Biography: Amir H. Gandomi is a Professor of Data Science and an ARC DECRA Fellow at the Faculty of Engineering & Information Technology, University of Technology Sydney. Prior to joining UTS, Prof. Gandomi was an Assistant Professor at the School of Business, Stevens Institute of Technology, USA and a distinguished research fellow in BEACON center, Michigan State University, USA. Prof. Gandomi has published over two hundred journal papers and seven books which collectively have been cited 18,000+ times (H-index = 60). He has been named as one of the most influential scientific mind and Highly Cited Researcher (top 0.1% publications and 0.01% researchers) for four consecutive years, 2017 to 2020. He also ranked 18th in GP bibliography among more than 12,000 researchers. He has served as associate editor, editor and guest editor in several prestigious journals such as AE of SWEVO, IEEE TBD, and IEEE IoTJ. Prof Gandomi is active in delivering keynotes and invited talks. His research interests are global optimisation and (big) data analytics using machine learning and evolutionary computations in particular.

Speech Title: Evolutionary Computation for Modelling of Mechanical and Aerospace Systems

Abstract: Evolutionary Computation (EC) has been widely used during the last two decades and has remained a highly-researched topic, especially for complex engineeing problems.

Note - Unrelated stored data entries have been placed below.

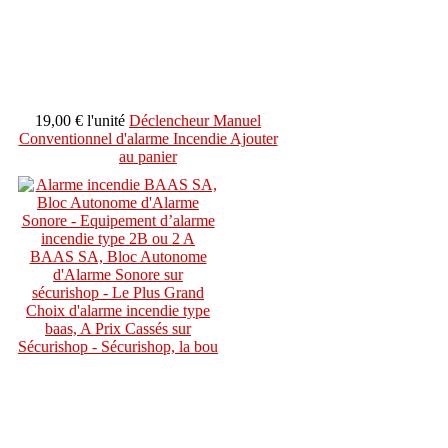
19,00 €
l'unité
Déclencheur Manuel
Conventionnel d'alarme Incendie
Ajouter
au panier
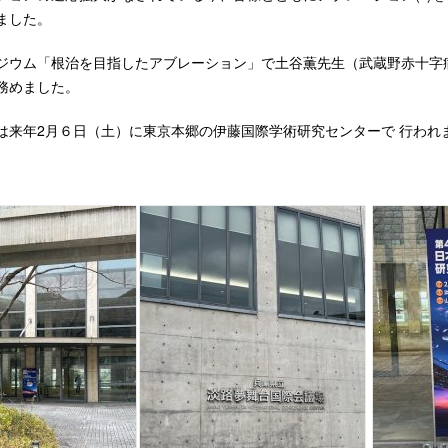
ました。
ジウム「根治を目指したアブレーション」で土谷薫先生（武蔵野赤十字
務めました。
は来年2月６日（土）に東京本郷の伊藤国際学術研究センターで 行われ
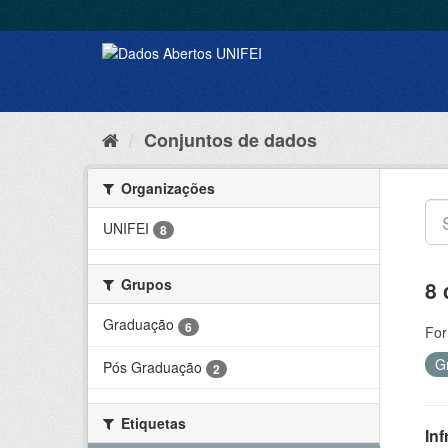
Conjuntos de dados
Organizações
UNIFEI
8
Grupos
8 
Graduação
6
For
G
Pós Graduação
2
Etiquetas
Inf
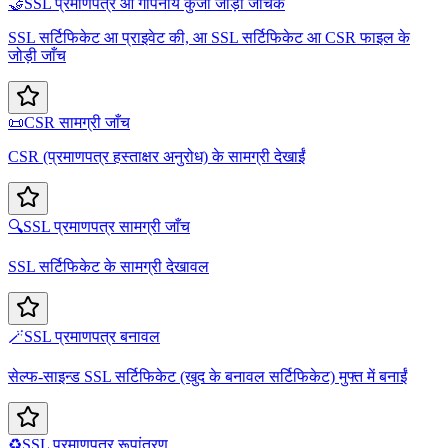
🤝
SSL प्रमाणपत्र आ गोपनीय कुंजी जोड़ी जाँचक
SSL सर्टिफिकेट आ प्राइवेट की, आ SSL सर्टिफिकेट आ CSR फाइल के
जोड़ी जाँच
📜
CSR सामग्री जाँच
CSR (प्रमाणपत्र हस्ताक्षर अनुरोध) के सामग्री देखाईं
🔍
SSL प्रमाणपत्र सामग्री जाँच
SSL सर्टिफिकेट के सामग्री देखावल
🪄
SSL प्रमाणपत्र बनावल
सेल्फ-साइन्ड SSL सर्टिफिकेट (खुद के बनावल सर्टिफिकेट) मुफ्त में बनाईं
♻️
SSL प्रमाणपत्र रूपांतरण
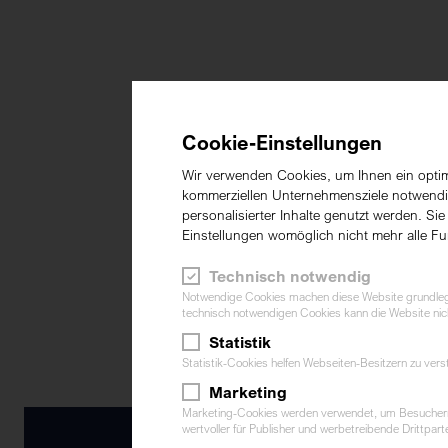
Cookie-Einstellungen
Wir verwenden Cookies, um Ihnen ein optima
kommerziellen Unternehmensziele notwendig 
personalisierter Inhalte genutzt werden. Si
Einstellungen womöglich nicht mehr alle Fu
Technisch notwendig
Notwendige Cookies machen diese Website grundlegen
technisch notwendigen Cookies kann die Website nich
Statistik
Statistik-Cookies helfen Webseiten-Besitzern zu ve
Marketing
Marketing-Cookies werden verwendet, um Besuchern au
wertvoller für Publisher und werbetreibende Drittparte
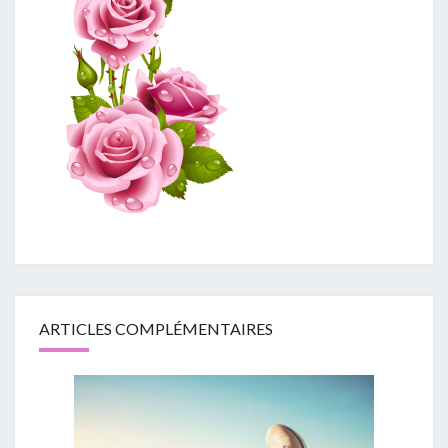
ARTICLES COMPLÉMENTAIRES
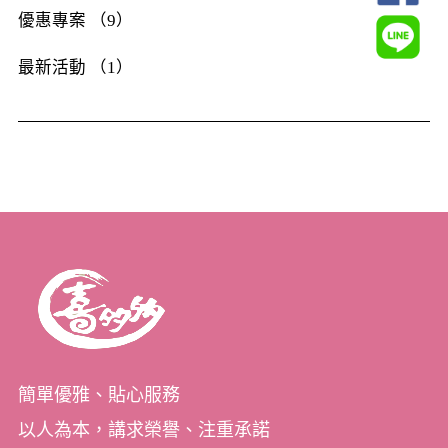
優惠專案 （9）
最新活動 （1）
簡單優雅、貼心服務
以人為本，講求榮譽、注重承諾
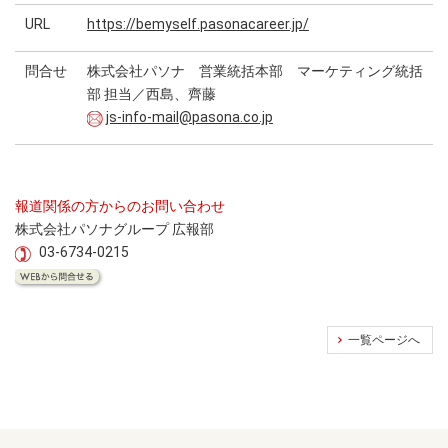
URL
https://bemyself.pasonacareer.jp/
問合せ
株式会社パソナ 営業統括本部 マーケティング統括
部 担当／西島、齊藤
js-info-mail@pasona.co.jp
報道関係の方からのお問い合わせ
株式会社パソナグループ 広報部
03-6734-0215
一覧ページへ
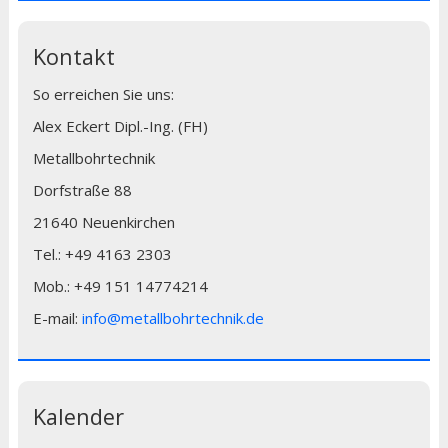
Kontakt
So erreichen Sie uns:
Alex Eckert Dipl.-Ing. (FH)
Metallbohrtechnik
Dorfstraße 88
21640 Neuenkirchen
Tel.: +49 4163 2303
Mob.: +49 151 14774214
E-mail:
info@metallbohrtechnik.de
Kalender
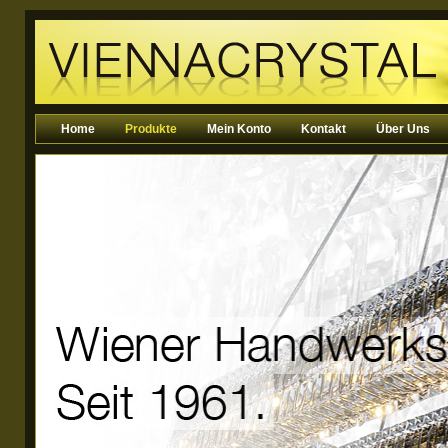
Home
Produkte
Mein Konto
Kontakt
Über Uns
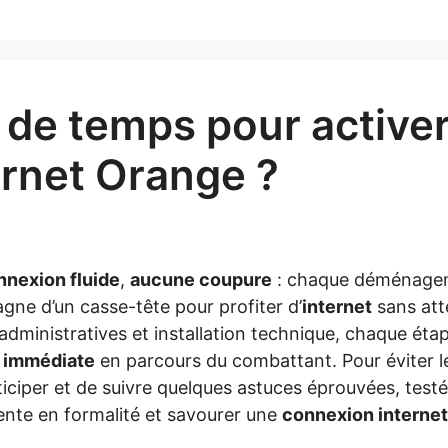
de temps pour active
ernet Orange ?
nnexion fluide
,
aucune coupure
: chaque déménage
gne d’un casse-tête pour profiter d’
internet
sans att
administratives et installation technique, chaque éta
 immédiate
en parcours du combattant. Pour éviter 
anticiper et de suivre quelques astuces éprouvées, testé
tente en formalité et savourer une
connexion internet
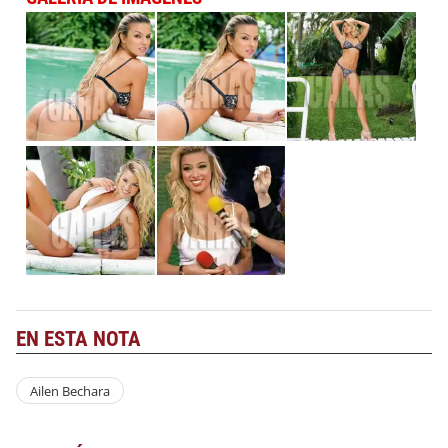
EN ESTA NOTA
Ailen Bechara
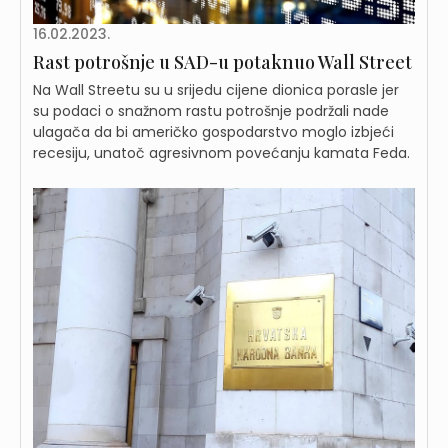
16.02.2023.
Rast potrošnje u SAD-u potaknuo Wall Street
Na Wall Streetu su u srijedu cijene dionica porasle jer
su podaci o snažnom rastu potrošnje podržali nade
ulagača da bi američko gospodarstvo moglo izbjeći
recesiju, unatoč agresivnom povećanju kamata Feda.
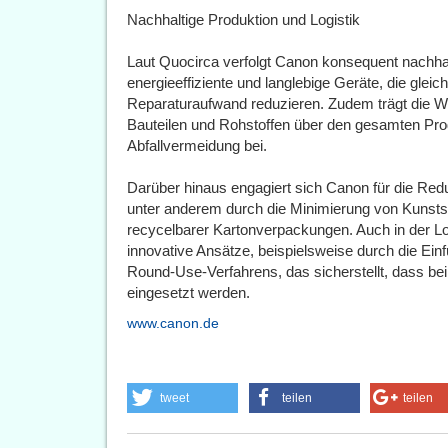
Nachhaltige Produktion und Logistik
Laut Quocirca verfolgt Canon konsequent nachha
energieeffiziente und langlebige Geräte, die glei
Reparaturaufwand reduzieren. Zudem trägt die 
Bauteilen und Rohstoffen über den gesamten Pro
Abfallvermeidung bei.
Darüber hinaus engagiert sich Canon für die Red
unter anderem durch die Minimierung von Kunstst
recycelbarer Kartonverpackungen. Auch in der Lo
innovative Ansätze, beispielsweise durch die Ei
Round-Use-Verfahrens, das sicherstellt, dass be
eingesetzt werden.
www.canon.de
tweet
teilen
teilen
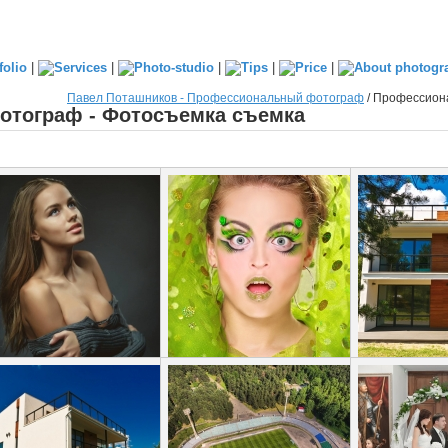
|
|
|
|
|
Павел Поташников - Профессиональный фотограф
/
Профессиона
тограф - Фотосъемка съемка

The EC techniques are a subset of artificial intelligence, but they are slightly different from the classical methods in the sense that the intelligence of EC comes from biological systems or nature in general. The efficiency of ECis due to their significant ability to imitate the best features of nature which have evolved by natural selection over millions of years. The central theme of this presentation is about EC techniques and their application to complex structural and mechanical problems. On this basis, first I will talk about an evolutionary approach called genetic programming for data mining. Applied evolutionary computing will be presented, and then their new advances will be mentioned such as big data mining. Here, some of my studies on big data mining and modelling using EC and genetic programming, in particular, will be presented. Case studies’ topics include seismic design, inverse design, and material design. In the second section, the evolutionary optimization algorithms and their key applications in the design optimization of complex and nonlinear systems will be discussed. It will also be explained how such algorithms have been adopted to structural and mechanical problems and how their advantages over the classical optimization problems are used in action. Optimization results of large-scale systems and many-objective problems will be presented which show the applicability of EC. Some heuristics will be explained which are adaptable with EC and they can significantly improve the optimization results.